Quadratic Form | Generated by AI
In linear algebra, a quadratic form is a function $Q: \mathbb{R}^n \rightarrow \mathbb{R}$ that can be expressed as:
$Q(\mathbf{x}) = \mathbf{x}^T A \mathbf{x}$
where:
- $\mathbf{x}$ is a column vector in $\mathbb{R}^n$: $\mathbf{x} = \begin{bmatrix} x_1 \ x_2 \ \vdots \ x_n \end{bmatrix}$
- $A$ is an $n \times n$ symmetric matrix with real entries. This matrix is called the matrix of the quadratic form.
- $\mathbf{x}^T$ is the transpose of $\mathbf{x}$, which is a row vector.
In simpler terms:
A quadratic form is a homogeneous polynomial of degree two in $n$ variables. “Homogeneous” means that every term in the polynomial has a total degree of two.
For example, in two variables ($n=2$), a quadratic form looks like: $Q(x_1, x_2) = a x_1^2 + b x_1 x_2 + c x_2^2$
This can be written in matrix form as: $Q(x_1, x_2) = \begin{bmatrix} x_1 & x_2 \end{bmatrix} \begin{bmatrix} a & b/2 \ b/2 & c \end{bmatrix} \begin{bmatrix} x_1 \ x_2 \end{bmatrix}$
Notice that the off-diagonal entries of the matrix $A$ are half the coefficient of the cross-term ($x_1 x_2$). We use a symmetric matrix $A$ because for any matrix $B$, $\mathbf{x}^T B \mathbf{x} = \mathbf{x}^T \left( \frac{B + B^T}{2} \right) \mathbf{x}$, and $\frac{B + B^T}{2}$ is always a symmetric matrix. Using the symmetric form simplifies many properties and theorems related to quadratic forms.
Key Aspects of Quadratic Forms:
- Matrix Representation: Every quadratic form can be uniquely represented by a symmetric matrix.
- Evaluation: The value of the quadratic form $Q(\mathbf{x})$ is a scalar obtained by the matrix multiplication $\mathbf{x}^T A \mathbf{x}$.
- Classification: Quadratic forms can be classified based on the values they take for non-zero vectors $\mathbf{x}$:
- Positive definite: $Q(\mathbf{x}) > 0$ for all $\mathbf{x} \neq \mathbf{0}$. This occurs if and only if all eigenvalues of $A$ are positive.
- Positive semidefinite: $Q(\mathbf{x}) \ge 0$ for all $\mathbf{x}$. This occurs if and only if all eigenvalues of $A$ are non-negative.
- Negative definite: $Q(\mathbf{x}) < 0$ for all $\mathbf{x} \neq \mathbf{0}$. This occurs if and only if all eigenvalues of $A$ are negative.
- Negative semidefinite: $Q(\mathbf{x}) \le 0$ for all $\mathbf{x}$. This occurs if and only if all eigenvalues of $A$ are non-positive.
- Indefinite: $Q(\mathbf{x})$ takes both positive and negative values. This occurs if and only if $A$ has both positive and negative eigenvalues.
- Change of Variables: By performing a linear change of variables $\mathbf{x} = P\mathbf{y}$, where $P$ is an invertible matrix, the quadratic form can be transformed into a new quadratic form in terms of $\mathbf{y}$ with a different matrix representation ($P^T A P$). A key goal is often to find an orthogonal transformation (where $P$ is an orthogonal matrix) that diagonalizes the matrix $A$, resulting in a quadratic form with no cross-terms (only squared terms). This is related to the Principal Axis Theorem.
Applications of Quadratic Forms:
Quadratic forms appear in various areas of mathematics, physics, statistics, and engineering, including:
- Conic Sections and Quadric Surfaces: The equations of these geometric objects can be expressed using quadratic forms.

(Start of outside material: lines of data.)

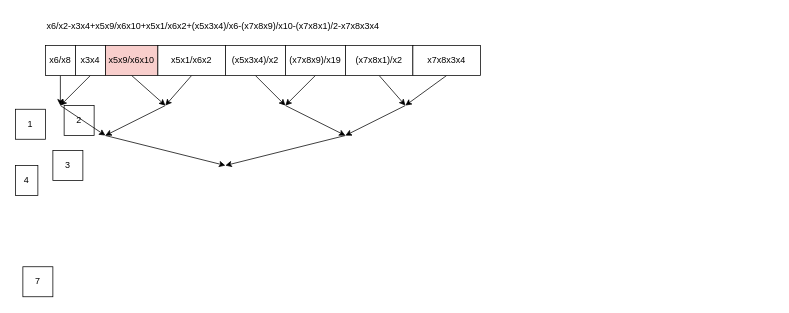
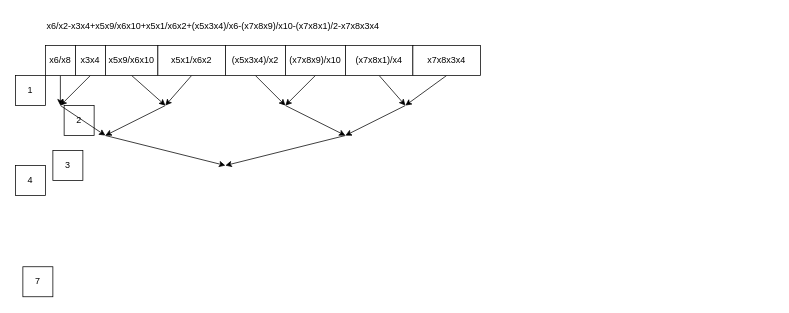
  <mxCell id="0" />
  <mxCell id="1" parent="0" />
  <mxCell id="2" value="x6/x2-x3x4+x5x9/x6x10+x5x1/x6x2+(x5x3x4)/x6-(x7x8x9)/x10-(x7x8x1)/2-x7x8x3x4" style="text;whiteSpace=wrap;" parent="1" vertex="1"><mxGeometry x="60" y="20" width="970" height="50" as="geometry" /></mxCell>
  <mxCell id="3" style="edgeStyle=none;rounded=0;orthogonalLoop=1;jettySize=auto;html=1;exitX=0.5;exitY=1;exitDx=0;exitDy=0;" parent="1" source="4" edge="1"><mxGeometry relative="1" as="geometry"><mxPoint x="80" y="140" as="targetPoint" /></mxGeometry></mxCell>
  <mxCell id="4" value="x6/x8" style="rounded=0;whiteSpace=wrap;html=1;" parent="1" vertex="1"><mxGeometry x="60" y="60" width="40" height="40" as="geometry" /></mxCell>
  <mxCell id="5" style="edgeStyle=none;rounded=0;orthogonalLoop=1;jettySize=auto;html=1;exitX=0.5;exitY=1;exitDx=0;exitDy=0;" parent="1" source="6" edge="1"><mxGeometry relative="1" as="geometry"><mxPoint x="80" y="140" as="targetPoint" /></mxGeometry></mxCell>
  <mxCell id="6" value="x3x4" style="rounded=0;whiteSpace=wrap;html=1;" parent="1" vertex="1"><mxGeometry x="100" y="60" width="40" height="40" as="geometry" /></mxCell>
  <mxCell id="7" style="edgeStyle=none;rounded=0;orthogonalLoop=1;jettySize=auto;html=1;exitX=0.5;exitY=1;exitDx=0;exitDy=0;" parent="1" source="8" edge="1"><mxGeometry relative="1" as="geometry"><mxPoint x="220" y="140" as="targetPoint" /></mxGeometry></mxCell>
- <mxCell id="8" value="x5x9/x6x10" style="rounded=0;whiteSpace=wrap;html=1;fillColor=#f8cecc;" parent="1" vertex="1"><mxGeometry x="140" y="60" width="70" height="40" as="geometry" /></mxCell>
+ <mxCell id="8" value="x5x9/x6x10" style="rounded=0;whiteSpace=wrap;html=1;" parent="1" vertex="1"><mxGeometry x="140" y="60" width="70" height="40" as="geometry" /></mxCell>
  <mxCell id="9" style="edgeStyle=none;rounded=0;orthogonalLoop=1;jettySize=auto;html=1;exitX=0.5;exitY=1;exitDx=0;exitDy=0;" parent="1" source="10" edge="1"><mxGeometry relative="1" as="geometry"><mxPoint x="220" y="140" as="targetPoint" /></mxGeometry></mxCell>
  <mxCell id="10" value="x5x1/x6x2" style="rounded=0;whiteSpace=wrap;html=1;" parent="1" vertex="1"><mxGeometry x="210" y="60" width="90" height="40" as="geometry" /></mxCell>
  <mxCell id="11" style="edgeStyle=none;rounded=0;orthogonalLoop=1;jettySize=auto;html=1;exitX=0.5;exitY=1;exitDx=0;exitDy=0;" parent="1" source="12" edge="1"><mxGeometry relative="1" as="geometry"><mxPoint x="380" y="140" as="targetPoint" /></mxGeometry></mxCell>
  <mxCell id="12" value="(x5x3x4)/x2" style="rounded=0;whiteSpace=wrap;html=1;" parent="1" vertex="1"><mxGeometry x="300" y="60" width="80" height="40" as="geometry" /></mxCell>
  <mxCell id="13" style="edgeStyle=none;rounded=0;orthogonalLoop=1;jettySize=auto;html=1;exitX=0.5;exitY=1;exitDx=0;exitDy=0;" parent="1" source="14" edge="1"><mxGeometry relative="1" as="geometry"><mxPoint x="380" y="140" as="targetPoint" /></mxGeometry></mxCell>
- <mxCell id="14" value="(x7x8x9)/x19" style="rounded=0;whiteSpace=wrap;html=1;" parent="1" vertex="1"><mxGeometry x="380" y="60" width="80" height="40" as="geometry" /></mxCell>
- <mxCell id="15" value="1" style="rounded=0;whiteSpace=wrap;html=1;" parent="1" vertex="1"><mxGeometry x="20" y="145" width="40" height="40" as="geometry" /></mxCell>
+ <mxCell id="14" value="(x7x8x9)/x10" style="rounded=0;whiteSpace=wrap;html=1;" parent="1" vertex="1"><mxGeometry x="380" y="60" width="80" height="40" as="geometry" /></mxCell>
+ <mxCell id="15" value="1" style="rounded=0;whiteSpace=wrap;html=1;" parent="1" vertex="1"><mxGeometry y="100" width="40" height="40" as="geometry" x="20" /></mxCell>
  <mxCell id="16" value="2" style="rounded=0;whiteSpace=wrap;html=1;" parent="1" vertex="1"><mxGeometry x="85" y="140" width="40" height="40" as="geometry" /></mxCell>
  <mxCell id="17" value="3" style="rounded=0;whiteSpace=wrap;html=1;" parent="1" vertex="1"><mxGeometry x="70" y="200" width="40" height="40" as="geometry" /></mxCell>
- <mxCell id="18" value="4" style="rounded=0;whiteSpace=wrap;html=1;" parent="1" vertex="1"><mxGeometry x="20" y="220" width="30" height="40" as="geometry" /></mxCell>
+ <mxCell id="18" value="4" style="rounded=0;whiteSpace=wrap;html=1;" parent="1" vertex="1"><mxGeometry y="220" width="40" height="40" as="geometry" x="20" /></mxCell>
  <mxCell id="19" value="7" style="rounded=0;whiteSpace=wrap;html=1;" parent="1" vertex="1"><mxGeometry x="30" y="355" width="40" height="40" as="geometry" /></mxCell>
  <mxCell id="20" style="edgeStyle=none;rounded=0;orthogonalLoop=1;jettySize=auto;html=1;exitX=0.5;exitY=1;exitDx=0;exitDy=0;" parent="1" source="21" edge="1"><mxGeometry relative="1" as="geometry"><mxPoint x="540" y="140" as="targetPoint" /></mxGeometry></mxCell>
- <mxCell id="21" value="(x7x8x1)/x2" style="rounded=0;whiteSpace=wrap;html=1;" parent="1" vertex="1"><mxGeometry x="460" y="60" width="90" height="40" as="geometry" /></mxCell>
+ <mxCell id="21" value="(x7x8x1)/x4" style="rounded=0;whiteSpace=wrap;html=1;" parent="1" vertex="1"><mxGeometry x="460" y="60" width="90" height="40" as="geometry" /></mxCell>
  <mxCell id="22" style="edgeStyle=none;rounded=0;orthogonalLoop=1;jettySize=auto;html=1;exitX=0.5;exitY=1;exitDx=0;exitDy=0;" parent="1" source="23" edge="1"><mxGeometry relative="1" as="geometry"><mxPoint x="540" y="140" as="targetPoint" /></mxGeometry></mxCell>
  <mxCell id="23" value="x7x8x3x4" style="rounded=0;whiteSpace=wrap;html=1;" parent="1" vertex="1"><mxGeometry x="550" y="60" width="90" height="40" as="geometry" /></mxCell>
  <mxCell id="24" value="" style="endArrow=classic;html=1;rounded=0;" parent="1" edge="1"><mxGeometry width="50" height="50" relative="1" as="geometry"><mxPoint x="80" y="140" as="sourcePoint" /><mxPoint x="140" y="180" as="targetPoint" /></mxGeometry></mxCell>
  <mxCell id="25" value="" style="endArrow=classic;html=1;rounded=0;" parent="1" edge="1"><mxGeometry width="50" height="50" relative="1" as="geometry"><mxPoint x="220" y="140" as="sourcePoint" /><mxPoint x="140" y="180" as="targetPoint" /></mxGeometry></mxCell>
  <mxCell id="26" value="" style="endArrow=classic;html=1;rounded=0;" parent="1" edge="1"><mxGeometry width="50" height="50" relative="1" as="geometry"><mxPoint x="380" y="140" as="sourcePoint" /><mxPoint x="460" y="180" as="targetPoint" /></mxGeometry></mxCell>
  <mxCell id="27" value="" style="endArrow=classic;html=1;rounded=0;" parent="1" edge="1"><mxGeometry width="50" height="50" relative="1" as="geometry"><mxPoint x="540" y="140" as="sourcePoint" /><mxPoint x="460" y="180" as="targetPoint" /></mxGeometry></mxCell>
  <mxCell id="28" value="" style="endArrow=classic;html=1;rounded=0;" parent="1" edge="1"><mxGeometry width="50" height="50" relative="1" as="geometry"><mxPoint x="140" y="180" as="sourcePoint" /><mxPoint x="300" y="220" as="targetPoint" /></mxGeometry></mxCell>
  <mxCell id="29" value="" style="endArrow=classic;html=1;rounded=0;" parent="1" edge="1"><mxGeometry width="50" height="50" relative="1" as="geometry"><mxPoint x="460" y="180" as="sourcePoint" /><mxPoint x="300" y="220" as="targetPoint" /></mxGeometry></mxCell>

- Optimization: Determining the nature of critical points of multivariable functions often involves analyzing the quadratic form of the Hessian matrix.
- Stability Analysis: In dynamical systems, quadratic forms (like Lyapunov functions) are used to analyze the stability of equilibrium points.

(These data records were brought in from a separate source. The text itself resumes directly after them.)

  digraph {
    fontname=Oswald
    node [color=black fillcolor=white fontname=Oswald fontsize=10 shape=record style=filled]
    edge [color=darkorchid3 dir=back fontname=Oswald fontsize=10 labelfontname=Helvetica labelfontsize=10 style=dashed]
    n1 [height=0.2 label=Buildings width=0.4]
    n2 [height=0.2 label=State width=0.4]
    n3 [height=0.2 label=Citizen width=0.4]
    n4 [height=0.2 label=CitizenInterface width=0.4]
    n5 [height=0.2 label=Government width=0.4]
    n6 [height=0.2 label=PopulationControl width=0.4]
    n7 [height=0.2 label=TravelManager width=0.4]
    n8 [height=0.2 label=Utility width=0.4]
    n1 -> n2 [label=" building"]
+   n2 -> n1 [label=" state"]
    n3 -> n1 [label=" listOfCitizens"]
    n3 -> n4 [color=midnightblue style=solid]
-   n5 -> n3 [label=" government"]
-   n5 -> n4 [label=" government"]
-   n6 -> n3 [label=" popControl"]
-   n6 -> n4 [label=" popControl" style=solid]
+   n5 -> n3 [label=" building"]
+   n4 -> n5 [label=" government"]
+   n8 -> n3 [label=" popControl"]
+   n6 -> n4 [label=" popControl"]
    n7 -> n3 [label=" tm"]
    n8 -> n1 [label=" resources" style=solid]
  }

- Statistics: Covariance matrices define quadratic forms that describe the spread and correlation of data.
- Mechanics and Physics: Kinetic and potential energy in some systems can be expressed as quadratic forms.
In summary, a quadratic form is a fundamental concept in linear algebra that provides a way to express and analyze homogeneous quadratic polynomials using the language of vectors and matrices. Its matrix representation and classification based on definiteness are crucial for understanding its properties and applications.